(PROVIDED DATA Opens)
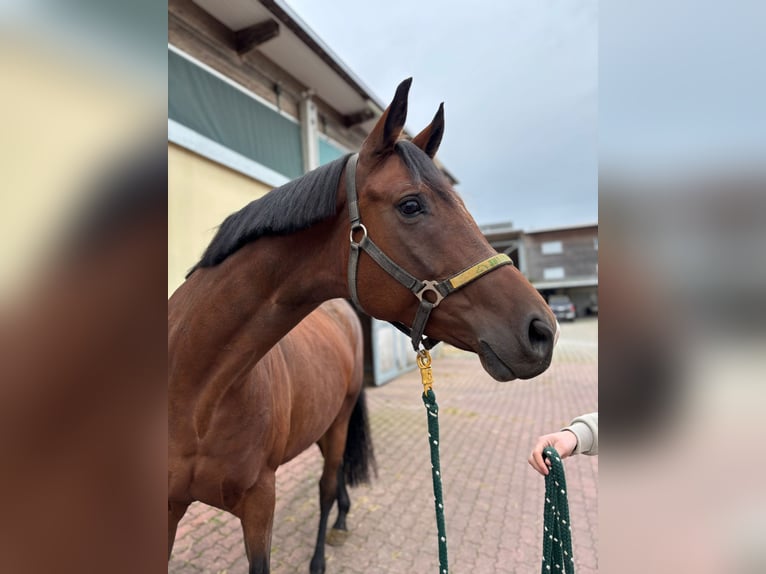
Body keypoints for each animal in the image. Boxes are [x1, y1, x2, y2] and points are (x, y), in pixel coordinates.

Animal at [168, 78, 559, 574]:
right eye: (411, 205)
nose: (541, 330)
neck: (197, 390)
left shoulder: (259, 503)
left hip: (338, 419)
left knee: (327, 483)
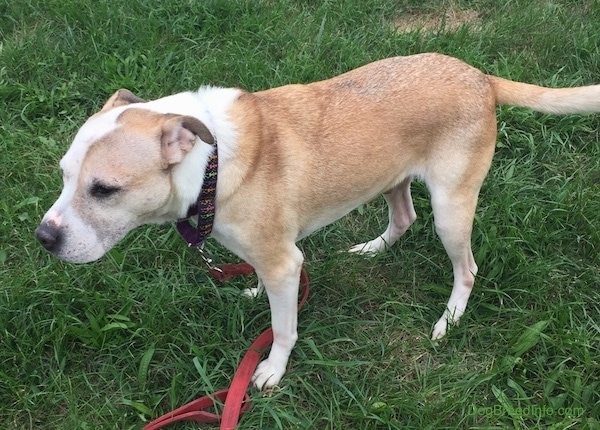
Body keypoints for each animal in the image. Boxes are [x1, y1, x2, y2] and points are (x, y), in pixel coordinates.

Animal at [36, 53, 600, 390]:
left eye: (104, 190)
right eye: (63, 175)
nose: (43, 238)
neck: (210, 165)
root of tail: (479, 76)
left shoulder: (286, 263)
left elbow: (284, 329)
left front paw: (271, 370)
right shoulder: (272, 260)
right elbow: (264, 290)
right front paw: (253, 293)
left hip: (451, 212)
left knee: (467, 268)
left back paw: (450, 319)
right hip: (391, 178)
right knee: (403, 216)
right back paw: (374, 249)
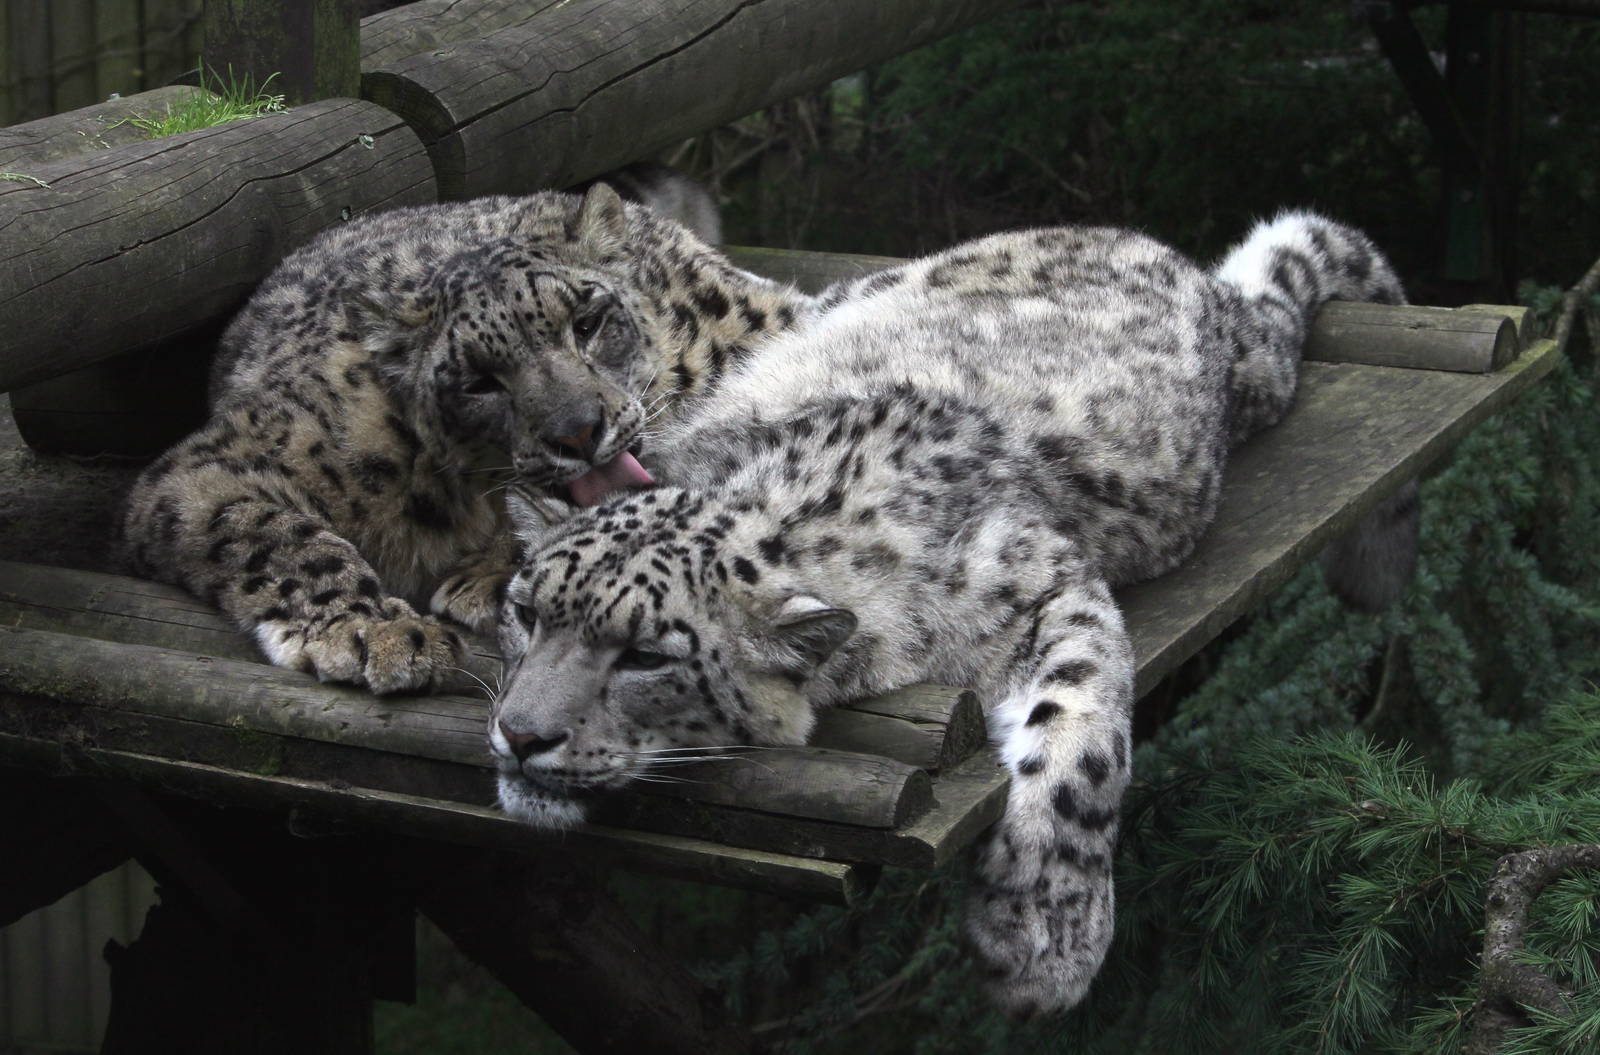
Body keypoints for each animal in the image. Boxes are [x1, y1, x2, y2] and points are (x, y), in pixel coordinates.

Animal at [116, 180, 807, 694]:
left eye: (587, 322)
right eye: (479, 382)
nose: (580, 432)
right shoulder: (210, 467)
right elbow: (281, 536)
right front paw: (377, 632)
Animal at [487, 211, 1408, 1013]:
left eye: (645, 656)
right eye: (526, 613)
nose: (520, 734)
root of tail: (1171, 258)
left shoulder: (1042, 584)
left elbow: (1084, 741)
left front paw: (1043, 939)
(PROVIDED DATA Closes)
◆ TASK
An exact copy is needed of the entries above, starting at the line that holds "right knee: (403, 216)" and stopping at the line that holds "nose: (520, 734)", both kept; pictures stay out.

◆ SOLUTION TO THE PROBLEM
right knee: (403, 216)
right back paw: (374, 249)
Body keypoints for each animal in the image. Boxes are [x1, y1, x2, y2] and points are (x, y), in pixel coordinates.

Animal at [116, 180, 807, 694]:
left eye: (587, 322)
right eye: (479, 382)
nose: (580, 432)
right shoulder: (210, 467)
right elbow: (281, 536)
right front paw: (377, 632)
Animal at [487, 211, 1408, 1013]:
left eye: (645, 656)
right eye: (526, 613)
nose: (520, 734)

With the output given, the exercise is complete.